Please show all lines of the records that include "linecap".

--*--

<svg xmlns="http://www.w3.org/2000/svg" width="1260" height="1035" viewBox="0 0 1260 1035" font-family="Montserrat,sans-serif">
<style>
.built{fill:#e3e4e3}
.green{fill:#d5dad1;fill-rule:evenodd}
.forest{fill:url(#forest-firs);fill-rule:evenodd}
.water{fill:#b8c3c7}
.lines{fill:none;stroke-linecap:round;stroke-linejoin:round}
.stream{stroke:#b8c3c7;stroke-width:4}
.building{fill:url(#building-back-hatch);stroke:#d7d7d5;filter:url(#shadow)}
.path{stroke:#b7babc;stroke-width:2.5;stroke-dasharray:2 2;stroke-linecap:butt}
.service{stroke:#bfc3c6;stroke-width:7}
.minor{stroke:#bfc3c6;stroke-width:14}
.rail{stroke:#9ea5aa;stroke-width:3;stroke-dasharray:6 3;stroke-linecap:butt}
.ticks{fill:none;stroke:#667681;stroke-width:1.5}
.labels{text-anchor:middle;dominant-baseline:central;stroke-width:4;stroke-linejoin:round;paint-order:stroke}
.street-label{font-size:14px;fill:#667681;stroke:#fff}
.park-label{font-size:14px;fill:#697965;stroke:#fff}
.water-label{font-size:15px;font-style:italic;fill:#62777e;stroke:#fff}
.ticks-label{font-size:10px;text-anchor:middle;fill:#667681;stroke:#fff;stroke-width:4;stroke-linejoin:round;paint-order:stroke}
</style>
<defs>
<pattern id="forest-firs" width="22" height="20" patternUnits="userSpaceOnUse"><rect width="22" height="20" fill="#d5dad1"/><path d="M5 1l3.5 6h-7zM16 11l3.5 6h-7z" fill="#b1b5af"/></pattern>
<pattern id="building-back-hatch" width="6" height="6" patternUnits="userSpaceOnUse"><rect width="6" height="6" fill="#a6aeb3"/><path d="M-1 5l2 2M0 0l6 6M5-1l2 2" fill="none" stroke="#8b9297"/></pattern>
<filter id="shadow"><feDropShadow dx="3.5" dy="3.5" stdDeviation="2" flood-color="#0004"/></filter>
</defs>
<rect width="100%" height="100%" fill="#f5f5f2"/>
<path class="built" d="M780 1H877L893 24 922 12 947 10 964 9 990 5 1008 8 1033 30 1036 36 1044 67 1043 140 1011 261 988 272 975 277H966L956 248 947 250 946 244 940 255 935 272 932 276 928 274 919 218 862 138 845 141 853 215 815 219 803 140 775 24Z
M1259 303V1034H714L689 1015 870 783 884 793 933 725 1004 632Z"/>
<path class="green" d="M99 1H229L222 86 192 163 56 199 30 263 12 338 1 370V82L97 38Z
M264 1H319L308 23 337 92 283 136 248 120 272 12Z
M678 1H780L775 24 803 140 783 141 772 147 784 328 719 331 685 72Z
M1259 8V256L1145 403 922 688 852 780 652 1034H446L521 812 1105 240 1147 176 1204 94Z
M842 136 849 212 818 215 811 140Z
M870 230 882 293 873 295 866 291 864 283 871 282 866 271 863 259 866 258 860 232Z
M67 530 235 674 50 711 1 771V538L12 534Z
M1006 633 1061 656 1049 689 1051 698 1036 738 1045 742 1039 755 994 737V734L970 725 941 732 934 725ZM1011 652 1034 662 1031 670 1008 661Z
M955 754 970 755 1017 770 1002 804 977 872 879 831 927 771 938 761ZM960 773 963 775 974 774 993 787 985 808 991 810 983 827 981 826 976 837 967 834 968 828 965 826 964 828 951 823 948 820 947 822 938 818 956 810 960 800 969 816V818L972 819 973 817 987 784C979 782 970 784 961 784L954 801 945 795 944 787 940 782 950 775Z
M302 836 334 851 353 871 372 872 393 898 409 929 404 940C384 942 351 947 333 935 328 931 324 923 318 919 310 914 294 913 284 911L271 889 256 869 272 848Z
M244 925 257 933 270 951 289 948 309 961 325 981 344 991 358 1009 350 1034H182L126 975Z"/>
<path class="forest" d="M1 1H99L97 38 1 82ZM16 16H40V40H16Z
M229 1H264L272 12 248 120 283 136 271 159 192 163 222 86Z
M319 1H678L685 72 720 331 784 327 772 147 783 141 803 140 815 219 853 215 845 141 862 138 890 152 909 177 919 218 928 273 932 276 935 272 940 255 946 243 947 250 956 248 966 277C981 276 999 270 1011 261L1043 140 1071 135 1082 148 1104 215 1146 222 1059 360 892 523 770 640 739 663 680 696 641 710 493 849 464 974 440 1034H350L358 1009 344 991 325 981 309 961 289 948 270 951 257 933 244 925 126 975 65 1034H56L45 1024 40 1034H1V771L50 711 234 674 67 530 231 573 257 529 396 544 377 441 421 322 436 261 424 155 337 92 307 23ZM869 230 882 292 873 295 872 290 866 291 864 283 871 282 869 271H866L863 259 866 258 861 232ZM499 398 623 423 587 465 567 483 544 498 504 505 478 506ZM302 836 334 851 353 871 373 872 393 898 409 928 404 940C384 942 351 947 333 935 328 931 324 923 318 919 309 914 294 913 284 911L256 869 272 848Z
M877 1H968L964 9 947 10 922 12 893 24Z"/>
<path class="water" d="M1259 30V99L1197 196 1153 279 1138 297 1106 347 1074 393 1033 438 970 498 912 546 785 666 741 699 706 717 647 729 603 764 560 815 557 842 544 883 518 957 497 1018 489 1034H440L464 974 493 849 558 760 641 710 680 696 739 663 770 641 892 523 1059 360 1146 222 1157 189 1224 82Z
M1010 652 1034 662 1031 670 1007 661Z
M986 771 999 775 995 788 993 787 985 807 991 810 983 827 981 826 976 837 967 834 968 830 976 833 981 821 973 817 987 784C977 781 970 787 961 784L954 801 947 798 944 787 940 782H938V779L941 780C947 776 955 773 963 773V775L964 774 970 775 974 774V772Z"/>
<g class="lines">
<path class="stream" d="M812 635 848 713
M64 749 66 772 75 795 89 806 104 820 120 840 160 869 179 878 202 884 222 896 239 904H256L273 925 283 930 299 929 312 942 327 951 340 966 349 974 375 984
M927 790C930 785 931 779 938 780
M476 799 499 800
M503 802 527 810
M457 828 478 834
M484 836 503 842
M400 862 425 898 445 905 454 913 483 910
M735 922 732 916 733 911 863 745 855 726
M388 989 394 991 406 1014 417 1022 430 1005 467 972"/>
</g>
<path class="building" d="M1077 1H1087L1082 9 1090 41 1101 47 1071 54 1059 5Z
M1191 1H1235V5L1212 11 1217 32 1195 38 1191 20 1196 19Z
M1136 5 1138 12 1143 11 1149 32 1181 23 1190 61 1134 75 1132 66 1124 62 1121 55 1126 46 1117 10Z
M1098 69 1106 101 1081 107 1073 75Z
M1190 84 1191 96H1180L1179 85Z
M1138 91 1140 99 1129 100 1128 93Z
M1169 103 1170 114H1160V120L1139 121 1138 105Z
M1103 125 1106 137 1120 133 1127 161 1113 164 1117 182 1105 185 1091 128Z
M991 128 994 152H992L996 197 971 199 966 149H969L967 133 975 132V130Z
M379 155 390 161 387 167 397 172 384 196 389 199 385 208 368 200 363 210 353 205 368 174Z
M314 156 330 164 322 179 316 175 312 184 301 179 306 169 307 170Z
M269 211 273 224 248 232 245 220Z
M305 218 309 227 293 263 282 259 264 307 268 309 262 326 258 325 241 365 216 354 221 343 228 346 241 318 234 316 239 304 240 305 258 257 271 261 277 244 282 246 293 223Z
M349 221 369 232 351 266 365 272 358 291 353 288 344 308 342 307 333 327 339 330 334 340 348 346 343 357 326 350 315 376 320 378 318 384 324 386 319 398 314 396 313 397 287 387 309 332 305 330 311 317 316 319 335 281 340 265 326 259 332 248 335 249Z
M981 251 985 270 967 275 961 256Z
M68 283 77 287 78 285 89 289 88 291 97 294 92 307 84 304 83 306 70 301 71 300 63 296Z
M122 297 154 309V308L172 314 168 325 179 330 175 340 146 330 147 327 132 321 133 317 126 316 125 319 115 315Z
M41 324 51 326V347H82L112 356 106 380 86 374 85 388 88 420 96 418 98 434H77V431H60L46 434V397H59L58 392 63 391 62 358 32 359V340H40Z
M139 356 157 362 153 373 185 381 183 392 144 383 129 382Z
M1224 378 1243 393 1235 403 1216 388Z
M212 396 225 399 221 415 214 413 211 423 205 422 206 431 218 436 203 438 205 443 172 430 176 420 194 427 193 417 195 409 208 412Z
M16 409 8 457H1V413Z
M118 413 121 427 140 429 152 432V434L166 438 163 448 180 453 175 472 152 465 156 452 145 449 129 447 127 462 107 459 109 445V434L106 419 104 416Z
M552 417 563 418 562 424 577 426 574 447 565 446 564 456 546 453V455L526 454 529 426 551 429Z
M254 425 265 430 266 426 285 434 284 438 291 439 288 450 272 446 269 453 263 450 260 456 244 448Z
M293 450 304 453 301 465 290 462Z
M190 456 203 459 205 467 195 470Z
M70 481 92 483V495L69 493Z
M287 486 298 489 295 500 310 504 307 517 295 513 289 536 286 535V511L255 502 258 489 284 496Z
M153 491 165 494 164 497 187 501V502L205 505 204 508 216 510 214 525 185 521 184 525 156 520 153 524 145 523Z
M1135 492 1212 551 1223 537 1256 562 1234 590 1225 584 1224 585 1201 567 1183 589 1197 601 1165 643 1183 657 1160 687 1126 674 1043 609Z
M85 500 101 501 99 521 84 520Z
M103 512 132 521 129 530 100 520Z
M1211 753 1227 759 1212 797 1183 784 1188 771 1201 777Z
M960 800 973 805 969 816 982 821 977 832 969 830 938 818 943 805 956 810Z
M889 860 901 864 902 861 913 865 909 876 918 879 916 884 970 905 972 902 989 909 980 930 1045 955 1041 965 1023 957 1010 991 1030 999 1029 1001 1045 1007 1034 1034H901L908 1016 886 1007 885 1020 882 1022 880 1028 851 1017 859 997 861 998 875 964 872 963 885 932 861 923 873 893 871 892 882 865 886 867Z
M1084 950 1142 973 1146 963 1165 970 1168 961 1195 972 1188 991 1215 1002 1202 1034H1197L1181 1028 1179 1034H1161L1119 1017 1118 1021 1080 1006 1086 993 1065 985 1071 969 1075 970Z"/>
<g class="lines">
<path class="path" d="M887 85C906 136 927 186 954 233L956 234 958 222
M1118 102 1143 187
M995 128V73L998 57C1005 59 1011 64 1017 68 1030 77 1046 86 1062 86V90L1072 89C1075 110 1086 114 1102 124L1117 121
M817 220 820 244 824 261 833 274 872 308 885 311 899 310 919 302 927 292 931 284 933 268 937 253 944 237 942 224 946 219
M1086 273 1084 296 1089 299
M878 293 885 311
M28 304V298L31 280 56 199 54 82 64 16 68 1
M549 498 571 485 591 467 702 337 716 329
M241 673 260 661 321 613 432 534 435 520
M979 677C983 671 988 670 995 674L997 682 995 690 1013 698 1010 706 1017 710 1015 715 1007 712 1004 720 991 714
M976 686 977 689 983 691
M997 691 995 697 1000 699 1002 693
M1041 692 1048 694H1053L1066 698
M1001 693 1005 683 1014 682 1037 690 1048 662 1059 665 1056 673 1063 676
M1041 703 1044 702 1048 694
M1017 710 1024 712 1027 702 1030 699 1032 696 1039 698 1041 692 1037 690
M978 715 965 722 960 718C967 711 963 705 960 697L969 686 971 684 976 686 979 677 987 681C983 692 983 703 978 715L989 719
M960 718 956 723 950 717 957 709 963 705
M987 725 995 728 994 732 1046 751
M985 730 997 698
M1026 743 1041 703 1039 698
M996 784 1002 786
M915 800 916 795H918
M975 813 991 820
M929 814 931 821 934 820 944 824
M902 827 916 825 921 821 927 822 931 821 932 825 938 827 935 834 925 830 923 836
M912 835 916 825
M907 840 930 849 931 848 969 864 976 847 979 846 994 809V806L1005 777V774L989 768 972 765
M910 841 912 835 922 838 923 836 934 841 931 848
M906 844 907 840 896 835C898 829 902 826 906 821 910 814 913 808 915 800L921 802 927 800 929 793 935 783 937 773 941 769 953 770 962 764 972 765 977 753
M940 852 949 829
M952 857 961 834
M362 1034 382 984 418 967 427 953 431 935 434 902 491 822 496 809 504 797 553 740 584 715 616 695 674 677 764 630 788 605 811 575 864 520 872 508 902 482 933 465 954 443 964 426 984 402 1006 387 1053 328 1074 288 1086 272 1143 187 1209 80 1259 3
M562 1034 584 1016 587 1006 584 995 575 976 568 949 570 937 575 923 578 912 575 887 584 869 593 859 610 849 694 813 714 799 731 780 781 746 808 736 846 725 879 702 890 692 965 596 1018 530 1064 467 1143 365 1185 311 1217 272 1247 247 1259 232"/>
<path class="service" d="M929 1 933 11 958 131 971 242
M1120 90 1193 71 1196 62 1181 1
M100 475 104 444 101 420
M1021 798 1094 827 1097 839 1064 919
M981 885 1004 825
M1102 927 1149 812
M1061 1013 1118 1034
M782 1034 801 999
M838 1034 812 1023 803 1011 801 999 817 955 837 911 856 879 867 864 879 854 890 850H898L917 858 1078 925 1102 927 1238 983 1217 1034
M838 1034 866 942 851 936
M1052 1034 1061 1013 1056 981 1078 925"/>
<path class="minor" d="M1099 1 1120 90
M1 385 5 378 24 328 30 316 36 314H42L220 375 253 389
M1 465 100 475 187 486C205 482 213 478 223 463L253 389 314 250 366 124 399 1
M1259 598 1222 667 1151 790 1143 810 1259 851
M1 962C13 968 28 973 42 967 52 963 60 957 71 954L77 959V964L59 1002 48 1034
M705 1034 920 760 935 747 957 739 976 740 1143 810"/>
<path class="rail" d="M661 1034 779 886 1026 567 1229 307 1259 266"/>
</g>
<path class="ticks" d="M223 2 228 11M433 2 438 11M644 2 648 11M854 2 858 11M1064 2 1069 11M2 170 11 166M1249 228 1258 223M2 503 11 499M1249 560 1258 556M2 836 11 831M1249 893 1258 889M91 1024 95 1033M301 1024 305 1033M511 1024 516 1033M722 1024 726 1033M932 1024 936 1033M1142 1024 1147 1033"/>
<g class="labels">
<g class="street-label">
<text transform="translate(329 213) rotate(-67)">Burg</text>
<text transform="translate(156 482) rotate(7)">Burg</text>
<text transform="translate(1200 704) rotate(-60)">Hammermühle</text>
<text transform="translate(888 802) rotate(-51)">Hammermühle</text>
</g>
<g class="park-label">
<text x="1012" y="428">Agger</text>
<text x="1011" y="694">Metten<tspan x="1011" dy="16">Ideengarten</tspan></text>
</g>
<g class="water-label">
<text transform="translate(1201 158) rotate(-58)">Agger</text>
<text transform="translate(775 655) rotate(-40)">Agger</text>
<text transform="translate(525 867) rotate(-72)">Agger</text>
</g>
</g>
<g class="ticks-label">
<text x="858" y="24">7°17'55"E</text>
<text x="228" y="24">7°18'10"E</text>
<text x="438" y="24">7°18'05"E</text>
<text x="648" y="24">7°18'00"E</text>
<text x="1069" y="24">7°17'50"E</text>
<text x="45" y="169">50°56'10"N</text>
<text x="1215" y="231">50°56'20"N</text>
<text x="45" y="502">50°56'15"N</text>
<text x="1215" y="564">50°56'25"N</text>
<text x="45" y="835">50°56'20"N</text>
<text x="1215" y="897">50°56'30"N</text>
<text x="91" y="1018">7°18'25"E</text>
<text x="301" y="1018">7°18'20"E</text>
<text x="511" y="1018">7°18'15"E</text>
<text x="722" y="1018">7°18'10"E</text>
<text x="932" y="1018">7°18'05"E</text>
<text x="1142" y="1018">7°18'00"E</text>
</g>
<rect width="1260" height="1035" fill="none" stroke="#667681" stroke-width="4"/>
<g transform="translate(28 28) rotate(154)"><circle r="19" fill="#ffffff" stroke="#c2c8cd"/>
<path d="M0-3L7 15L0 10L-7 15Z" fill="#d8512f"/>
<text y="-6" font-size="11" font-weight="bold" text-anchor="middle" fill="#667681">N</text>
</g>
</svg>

--*--

__Answer section__:
.lines{fill:none;stroke-linecap:round;stroke-linejoin:round}
.path{stroke:#b7babc;stroke-width:2.5;stroke-dasharray:2 2;stroke-linecap:butt}
.rail{stroke:#9ea5aa;stroke-width:3;stroke-dasharray:6 3;stroke-linecap:butt}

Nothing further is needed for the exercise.